    Rants, Raves, and Random Thoughts

  3. Jane Heller

    All I can say is BRAVO! I loved this post – from your intro asking the question, to your finale resolving why the “World Series” means the world to you. Really good writing. For what it’s worth, I’d give you an A+!


  4. greg1969

    Very good post, Elizabeth. Great historical note about there being African-American (and Latin American Black) players in the Major Leagues before Jackie Robinson. It is a little-known fact that most are unaware of. Kudos to you. If anyone is interested in this “hidden history” of African-Americans in the Majors, as well as the Negro Leagues, Robert Peterson’s “Only the Ball Was White” is a very good start!
    While you have seen me (I’m sure) on Brownie Points being critical of the WBC, it is certainly true that it is closer to the ideal of a “World Series” than our World Series is, even given the international personalities on our teams nowadays. I am not crazy about the WBC as long as the MLB season is structured as it is, but it certainly is more international than our WS is.
    Keep blogging, Elizabeth. You are very good at it, and it would be great if it helps propel you to a pro writing career. (I am still envious of that photo of you with Pesky, by the way!)
    Take care, Elizabeth. GO SOX!

  5. welikeroywelikeroy

    Great piece of work Elizabeth! You made great insights into the cultural and social interactions that have made ‘MLB baseball’ a truly international sport. I agree that they can truly justify the ‘World’ Series even today.

    The way I’ve always justified it in my mind, however, is the fact that back in those years, baseball was only played in North America. Therefore, at that time, baseball truly was the ‘greatest professional players in the world’ playing against each other. That historical justification alone satisfies me, even though I know for a fact that many of the ‘greatest players in the world’ today do not play in MLB.


  6. mattpeas

    Great analytical essay here Elizabeth. love the recognition of all the milestones. honestly one of the best articles ive read on the blogs in a while. thanks for the Pirates props! and the clemente pic. but the Pirates did win the worlde series last in 79 not 71. doesnt really even matter-obviously neither of us was alive back then. hopefully we’ll be able to write 2010 for the next bucco world series!

##########

■ Work request 1
Reproduce word for word the part of the World Series blog comments that starts with "Great piece of" and runs on through "play in MLB.".
■ Work request 2
Extend the World Series blog comments, picking up right after the last comment shown.

Records from a data collection:
##########

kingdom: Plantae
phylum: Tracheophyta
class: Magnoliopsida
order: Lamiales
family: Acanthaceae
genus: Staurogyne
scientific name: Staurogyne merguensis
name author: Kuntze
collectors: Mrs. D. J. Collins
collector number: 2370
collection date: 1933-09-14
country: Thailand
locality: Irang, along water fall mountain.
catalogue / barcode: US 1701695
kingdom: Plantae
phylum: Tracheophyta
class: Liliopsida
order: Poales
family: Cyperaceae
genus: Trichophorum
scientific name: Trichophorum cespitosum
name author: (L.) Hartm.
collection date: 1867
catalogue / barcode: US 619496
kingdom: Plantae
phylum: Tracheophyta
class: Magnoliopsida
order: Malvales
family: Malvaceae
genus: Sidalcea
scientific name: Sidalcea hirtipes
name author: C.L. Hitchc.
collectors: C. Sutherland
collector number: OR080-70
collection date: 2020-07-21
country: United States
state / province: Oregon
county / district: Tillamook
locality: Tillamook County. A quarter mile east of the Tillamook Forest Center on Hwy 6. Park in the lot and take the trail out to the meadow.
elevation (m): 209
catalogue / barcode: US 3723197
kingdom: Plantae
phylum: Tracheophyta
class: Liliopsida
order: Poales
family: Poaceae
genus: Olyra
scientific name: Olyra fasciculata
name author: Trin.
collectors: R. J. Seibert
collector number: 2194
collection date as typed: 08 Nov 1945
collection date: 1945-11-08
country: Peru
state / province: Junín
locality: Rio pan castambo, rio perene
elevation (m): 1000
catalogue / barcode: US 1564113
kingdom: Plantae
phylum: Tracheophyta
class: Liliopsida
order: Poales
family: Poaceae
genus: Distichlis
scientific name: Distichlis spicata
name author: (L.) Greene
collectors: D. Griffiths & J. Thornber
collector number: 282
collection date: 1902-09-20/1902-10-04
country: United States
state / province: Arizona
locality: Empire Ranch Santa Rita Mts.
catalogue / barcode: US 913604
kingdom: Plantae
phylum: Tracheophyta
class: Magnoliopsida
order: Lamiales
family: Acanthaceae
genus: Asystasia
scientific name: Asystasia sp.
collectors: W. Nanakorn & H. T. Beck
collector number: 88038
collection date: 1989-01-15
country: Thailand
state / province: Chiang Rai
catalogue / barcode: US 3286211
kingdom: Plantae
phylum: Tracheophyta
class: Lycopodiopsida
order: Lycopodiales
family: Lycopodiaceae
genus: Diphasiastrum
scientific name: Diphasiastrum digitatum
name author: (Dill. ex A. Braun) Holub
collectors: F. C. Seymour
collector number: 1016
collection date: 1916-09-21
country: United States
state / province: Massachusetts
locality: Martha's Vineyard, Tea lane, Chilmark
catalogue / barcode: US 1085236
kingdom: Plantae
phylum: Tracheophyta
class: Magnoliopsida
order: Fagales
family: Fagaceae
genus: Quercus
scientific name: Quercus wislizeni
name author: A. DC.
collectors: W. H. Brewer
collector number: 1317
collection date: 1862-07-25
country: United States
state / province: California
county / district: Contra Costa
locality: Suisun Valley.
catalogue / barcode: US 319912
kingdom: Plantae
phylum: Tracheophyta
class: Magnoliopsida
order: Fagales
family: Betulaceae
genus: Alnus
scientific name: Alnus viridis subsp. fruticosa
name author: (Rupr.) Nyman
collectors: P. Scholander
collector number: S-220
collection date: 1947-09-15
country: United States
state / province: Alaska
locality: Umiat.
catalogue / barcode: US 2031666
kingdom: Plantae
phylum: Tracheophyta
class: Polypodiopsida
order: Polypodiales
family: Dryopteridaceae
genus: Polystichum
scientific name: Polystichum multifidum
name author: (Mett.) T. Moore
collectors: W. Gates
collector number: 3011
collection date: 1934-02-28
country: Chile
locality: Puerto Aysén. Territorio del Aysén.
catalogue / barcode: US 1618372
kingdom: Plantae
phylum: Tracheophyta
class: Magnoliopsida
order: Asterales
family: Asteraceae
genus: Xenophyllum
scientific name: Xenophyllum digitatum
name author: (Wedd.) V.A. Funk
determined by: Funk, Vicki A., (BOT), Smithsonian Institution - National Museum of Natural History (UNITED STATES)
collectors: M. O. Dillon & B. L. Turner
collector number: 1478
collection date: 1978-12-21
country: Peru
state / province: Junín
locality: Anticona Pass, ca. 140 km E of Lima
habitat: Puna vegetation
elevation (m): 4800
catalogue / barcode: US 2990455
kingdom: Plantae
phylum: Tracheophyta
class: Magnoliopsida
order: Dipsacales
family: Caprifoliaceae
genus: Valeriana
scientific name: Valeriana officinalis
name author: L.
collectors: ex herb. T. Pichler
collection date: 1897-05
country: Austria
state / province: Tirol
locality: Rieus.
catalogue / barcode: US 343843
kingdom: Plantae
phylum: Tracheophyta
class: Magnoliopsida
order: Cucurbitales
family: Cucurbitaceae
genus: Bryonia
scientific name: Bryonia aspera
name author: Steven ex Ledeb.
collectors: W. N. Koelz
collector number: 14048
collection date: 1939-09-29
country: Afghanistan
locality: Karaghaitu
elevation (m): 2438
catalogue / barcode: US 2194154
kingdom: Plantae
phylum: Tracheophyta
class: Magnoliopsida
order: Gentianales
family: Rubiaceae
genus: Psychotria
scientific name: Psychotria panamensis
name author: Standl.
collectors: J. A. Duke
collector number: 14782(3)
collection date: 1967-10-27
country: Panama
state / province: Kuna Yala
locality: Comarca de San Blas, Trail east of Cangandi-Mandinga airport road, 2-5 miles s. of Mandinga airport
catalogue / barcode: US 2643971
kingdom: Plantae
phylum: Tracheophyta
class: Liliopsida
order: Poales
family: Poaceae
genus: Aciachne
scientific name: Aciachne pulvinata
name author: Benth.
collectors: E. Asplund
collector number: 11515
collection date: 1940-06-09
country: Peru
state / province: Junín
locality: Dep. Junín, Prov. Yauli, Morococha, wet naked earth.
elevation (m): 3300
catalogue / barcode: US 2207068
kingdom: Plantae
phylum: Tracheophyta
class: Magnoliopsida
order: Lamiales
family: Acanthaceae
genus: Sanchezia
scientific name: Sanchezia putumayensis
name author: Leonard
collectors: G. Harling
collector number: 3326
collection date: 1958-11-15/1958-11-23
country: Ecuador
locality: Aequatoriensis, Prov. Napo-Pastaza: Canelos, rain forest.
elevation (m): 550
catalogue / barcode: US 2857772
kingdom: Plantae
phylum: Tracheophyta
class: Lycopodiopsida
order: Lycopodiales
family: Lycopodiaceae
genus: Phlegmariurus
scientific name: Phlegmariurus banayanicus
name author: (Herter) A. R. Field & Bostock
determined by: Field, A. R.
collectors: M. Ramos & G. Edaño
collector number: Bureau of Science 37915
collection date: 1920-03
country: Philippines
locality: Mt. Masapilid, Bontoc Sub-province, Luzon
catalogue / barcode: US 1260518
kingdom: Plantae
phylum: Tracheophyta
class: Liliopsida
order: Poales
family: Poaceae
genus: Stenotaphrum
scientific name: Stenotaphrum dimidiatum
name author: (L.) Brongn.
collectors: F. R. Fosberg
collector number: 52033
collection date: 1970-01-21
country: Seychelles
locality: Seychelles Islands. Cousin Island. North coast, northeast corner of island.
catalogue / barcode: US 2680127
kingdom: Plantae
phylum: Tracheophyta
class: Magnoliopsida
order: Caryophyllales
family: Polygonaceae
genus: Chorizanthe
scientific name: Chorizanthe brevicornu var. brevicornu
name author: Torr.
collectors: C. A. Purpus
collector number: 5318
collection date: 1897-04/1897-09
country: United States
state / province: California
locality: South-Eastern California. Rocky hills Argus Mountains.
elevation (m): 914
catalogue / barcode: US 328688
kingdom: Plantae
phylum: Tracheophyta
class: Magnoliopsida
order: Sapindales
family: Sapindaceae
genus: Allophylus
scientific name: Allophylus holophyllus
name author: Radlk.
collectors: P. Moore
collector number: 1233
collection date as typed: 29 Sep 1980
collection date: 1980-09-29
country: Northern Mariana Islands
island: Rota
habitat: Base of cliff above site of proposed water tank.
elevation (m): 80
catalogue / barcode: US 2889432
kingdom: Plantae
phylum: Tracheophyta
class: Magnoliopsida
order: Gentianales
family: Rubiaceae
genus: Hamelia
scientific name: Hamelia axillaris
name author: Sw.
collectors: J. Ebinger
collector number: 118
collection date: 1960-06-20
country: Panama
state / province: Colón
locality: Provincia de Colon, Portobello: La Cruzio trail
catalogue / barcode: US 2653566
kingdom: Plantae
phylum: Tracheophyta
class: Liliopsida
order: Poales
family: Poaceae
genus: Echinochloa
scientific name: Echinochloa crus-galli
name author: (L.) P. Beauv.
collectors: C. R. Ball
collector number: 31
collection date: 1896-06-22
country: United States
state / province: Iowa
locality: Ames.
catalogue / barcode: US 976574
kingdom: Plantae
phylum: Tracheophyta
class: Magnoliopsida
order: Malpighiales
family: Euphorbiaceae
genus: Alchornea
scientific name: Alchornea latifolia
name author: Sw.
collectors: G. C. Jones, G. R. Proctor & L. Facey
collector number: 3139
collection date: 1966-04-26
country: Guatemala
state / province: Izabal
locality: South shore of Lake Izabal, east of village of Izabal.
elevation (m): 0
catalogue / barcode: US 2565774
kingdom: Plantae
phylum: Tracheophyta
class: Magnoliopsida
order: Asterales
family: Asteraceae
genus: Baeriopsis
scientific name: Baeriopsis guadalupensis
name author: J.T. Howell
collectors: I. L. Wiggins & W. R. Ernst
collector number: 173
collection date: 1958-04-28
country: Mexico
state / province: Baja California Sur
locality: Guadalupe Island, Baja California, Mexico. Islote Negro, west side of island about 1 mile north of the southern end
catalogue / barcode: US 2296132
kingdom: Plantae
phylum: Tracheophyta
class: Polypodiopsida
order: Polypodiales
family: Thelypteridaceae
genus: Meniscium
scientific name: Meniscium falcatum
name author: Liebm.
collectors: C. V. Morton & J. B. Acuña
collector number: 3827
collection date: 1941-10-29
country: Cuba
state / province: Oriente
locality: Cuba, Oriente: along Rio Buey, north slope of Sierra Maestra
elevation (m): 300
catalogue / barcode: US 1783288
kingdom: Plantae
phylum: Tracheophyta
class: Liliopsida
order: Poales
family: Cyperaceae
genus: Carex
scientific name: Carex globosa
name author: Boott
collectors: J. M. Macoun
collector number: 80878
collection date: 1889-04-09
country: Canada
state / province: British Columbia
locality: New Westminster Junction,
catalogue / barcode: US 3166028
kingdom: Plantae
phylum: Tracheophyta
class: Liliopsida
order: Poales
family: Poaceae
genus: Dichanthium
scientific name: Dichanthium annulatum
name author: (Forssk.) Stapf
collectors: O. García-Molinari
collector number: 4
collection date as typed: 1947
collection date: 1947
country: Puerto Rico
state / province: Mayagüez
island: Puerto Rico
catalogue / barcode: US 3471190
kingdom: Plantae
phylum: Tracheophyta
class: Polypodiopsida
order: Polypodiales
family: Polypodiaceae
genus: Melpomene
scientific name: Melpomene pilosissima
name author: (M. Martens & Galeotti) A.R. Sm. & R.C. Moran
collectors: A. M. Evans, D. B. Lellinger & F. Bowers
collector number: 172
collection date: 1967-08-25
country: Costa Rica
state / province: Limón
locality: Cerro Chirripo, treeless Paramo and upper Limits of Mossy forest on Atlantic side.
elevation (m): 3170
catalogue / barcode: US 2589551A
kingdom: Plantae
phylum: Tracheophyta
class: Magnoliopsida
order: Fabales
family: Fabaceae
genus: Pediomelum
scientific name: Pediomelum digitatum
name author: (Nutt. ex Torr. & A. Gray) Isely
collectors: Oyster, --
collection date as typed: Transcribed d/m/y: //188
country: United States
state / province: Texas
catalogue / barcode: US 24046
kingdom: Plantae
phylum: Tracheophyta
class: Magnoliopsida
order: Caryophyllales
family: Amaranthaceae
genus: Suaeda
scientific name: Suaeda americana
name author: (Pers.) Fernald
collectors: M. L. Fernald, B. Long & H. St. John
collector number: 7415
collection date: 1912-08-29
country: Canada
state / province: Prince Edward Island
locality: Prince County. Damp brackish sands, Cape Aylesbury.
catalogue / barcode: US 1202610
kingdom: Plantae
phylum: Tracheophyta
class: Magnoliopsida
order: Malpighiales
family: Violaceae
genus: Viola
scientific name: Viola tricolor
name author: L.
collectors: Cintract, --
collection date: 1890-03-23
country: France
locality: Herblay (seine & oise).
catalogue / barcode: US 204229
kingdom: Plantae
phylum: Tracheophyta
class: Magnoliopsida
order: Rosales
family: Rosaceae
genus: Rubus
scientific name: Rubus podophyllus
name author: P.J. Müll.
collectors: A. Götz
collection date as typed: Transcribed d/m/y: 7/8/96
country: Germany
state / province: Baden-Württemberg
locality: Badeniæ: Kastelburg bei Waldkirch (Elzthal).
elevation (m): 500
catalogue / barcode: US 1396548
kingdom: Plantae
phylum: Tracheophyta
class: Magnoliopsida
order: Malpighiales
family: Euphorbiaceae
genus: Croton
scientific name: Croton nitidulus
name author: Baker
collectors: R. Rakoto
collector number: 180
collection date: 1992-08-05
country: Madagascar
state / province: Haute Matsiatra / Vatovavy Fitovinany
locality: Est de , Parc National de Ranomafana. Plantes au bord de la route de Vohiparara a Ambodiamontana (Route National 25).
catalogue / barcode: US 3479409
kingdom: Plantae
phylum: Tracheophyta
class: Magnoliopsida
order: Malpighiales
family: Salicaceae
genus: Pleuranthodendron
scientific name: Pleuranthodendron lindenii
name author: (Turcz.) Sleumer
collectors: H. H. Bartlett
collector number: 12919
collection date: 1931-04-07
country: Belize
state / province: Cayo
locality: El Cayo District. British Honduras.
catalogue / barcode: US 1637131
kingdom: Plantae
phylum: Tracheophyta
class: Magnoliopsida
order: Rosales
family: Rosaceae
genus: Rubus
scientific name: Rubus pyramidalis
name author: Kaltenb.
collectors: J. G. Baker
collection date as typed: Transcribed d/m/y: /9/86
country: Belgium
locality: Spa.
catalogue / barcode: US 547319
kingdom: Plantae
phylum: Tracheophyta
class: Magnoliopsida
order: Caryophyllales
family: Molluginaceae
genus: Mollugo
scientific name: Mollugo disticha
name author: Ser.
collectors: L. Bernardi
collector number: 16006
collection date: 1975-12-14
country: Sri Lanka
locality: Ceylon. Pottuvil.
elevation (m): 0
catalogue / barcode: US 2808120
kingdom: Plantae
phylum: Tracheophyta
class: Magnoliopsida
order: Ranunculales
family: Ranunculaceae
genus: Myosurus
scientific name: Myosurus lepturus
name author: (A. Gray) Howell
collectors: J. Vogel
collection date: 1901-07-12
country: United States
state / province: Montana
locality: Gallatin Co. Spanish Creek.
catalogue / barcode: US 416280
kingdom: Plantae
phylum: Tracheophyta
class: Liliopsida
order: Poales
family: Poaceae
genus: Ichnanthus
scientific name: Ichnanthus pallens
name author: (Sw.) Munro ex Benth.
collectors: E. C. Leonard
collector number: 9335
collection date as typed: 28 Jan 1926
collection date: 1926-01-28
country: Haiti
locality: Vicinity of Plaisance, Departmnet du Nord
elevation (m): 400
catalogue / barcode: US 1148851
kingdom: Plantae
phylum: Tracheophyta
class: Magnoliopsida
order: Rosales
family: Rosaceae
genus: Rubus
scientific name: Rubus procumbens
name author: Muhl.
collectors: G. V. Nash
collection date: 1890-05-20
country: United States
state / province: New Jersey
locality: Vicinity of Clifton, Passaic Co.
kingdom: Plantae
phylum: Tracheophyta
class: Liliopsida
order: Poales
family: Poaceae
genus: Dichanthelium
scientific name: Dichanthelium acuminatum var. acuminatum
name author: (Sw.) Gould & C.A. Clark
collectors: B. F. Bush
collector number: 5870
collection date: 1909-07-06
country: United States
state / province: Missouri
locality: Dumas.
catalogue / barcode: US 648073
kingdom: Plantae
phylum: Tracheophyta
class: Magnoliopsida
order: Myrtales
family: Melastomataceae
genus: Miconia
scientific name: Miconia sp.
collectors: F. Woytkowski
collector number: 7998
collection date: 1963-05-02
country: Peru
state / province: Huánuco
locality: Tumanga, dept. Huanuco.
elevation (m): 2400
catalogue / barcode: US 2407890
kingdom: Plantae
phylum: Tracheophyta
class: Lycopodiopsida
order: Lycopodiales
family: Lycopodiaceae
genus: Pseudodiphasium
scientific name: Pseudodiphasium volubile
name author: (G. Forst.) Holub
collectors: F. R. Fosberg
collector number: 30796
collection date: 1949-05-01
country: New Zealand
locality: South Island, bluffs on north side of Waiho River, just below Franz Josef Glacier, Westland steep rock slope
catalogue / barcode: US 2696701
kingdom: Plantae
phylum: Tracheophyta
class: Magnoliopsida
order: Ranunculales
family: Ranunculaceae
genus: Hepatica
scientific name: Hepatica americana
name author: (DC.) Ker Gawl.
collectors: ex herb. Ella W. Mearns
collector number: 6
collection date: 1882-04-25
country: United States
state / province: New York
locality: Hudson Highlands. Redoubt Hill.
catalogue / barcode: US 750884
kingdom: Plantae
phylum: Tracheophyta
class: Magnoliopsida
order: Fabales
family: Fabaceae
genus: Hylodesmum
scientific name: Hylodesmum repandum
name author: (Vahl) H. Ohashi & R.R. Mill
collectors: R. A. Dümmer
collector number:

##########

■ Response box 1
Great piece of work Elizabeth! You made great insights into the cultural and social interactions that have made ‘MLB baseball’ a truly international sport. I agree that they can truly justify the ‘World’ Series even today.

    The way I’ve always justified it in my mind, however, is the fact that back in those years, baseball was only played in North America. Therefore, at that time, baseball truly was the ‘greatest professional players in the world’ playing against each other. That historical justification alone satisfies me, even though I know for a fact that many of the ‘greatest players in the world’ today do not play in MLB.

■ Response box 2
  7. irishsoxkid19

    Great entry!! Good way to look at the term, World Series as well. Never really thought of it like that, but hey, sounds good to me!! Junior year of high school? Been there, done that, don’t want to go back!! Enjoy it though, ok? High school goes by fast, and soon enough you’re in college. Keep writing and hope you have a great year!!

  8. crzblue2

    Eliza beth,
    Everytime I heard all of Pedro’s accomplishments, I can’t help but to think of the worst Dodger trade when they sent Pedro Martinez to the Expos for Delino Deshield.” Ugh, sick, sick.
    Anyway, great entry. Have you ever written to Vin Scully? I hear that he reponds. Next year will probably be his last year. I think you should write to him.

  9. iliveforthis

    Elizabeth! This was, without a doubt, one of the best things I have ever read. The history lesson that you’ve provided us with along with the way it was worded was absolutely brilliant. I know one day that “Future” will be removed; but for right now, it’s well worth it to wait in between entries for writing like this.

  10. juliasrants

    Great job Elizabeth! I think at the time of the first World Series – for right or wrong – I’m sure for those men in charge of baseball saw the United States as “the World” and named their championship after that mentality.


  11. jacobylvr

    This entry is certainly on caliber with anything I’ve read in Sports Illustrated, and that’s saying quite a bit considering the superb and consistent quality in that magazine. Your analysis and perspective of “world” is insightful and engaging and your various citations reveal a true depth of knowledge and love for the great game of baseball. Be the great writer, the awesome broadcast journalist, the shrewd general manager…take it all! I was simply enthralled reading this entry and I look forward to many more.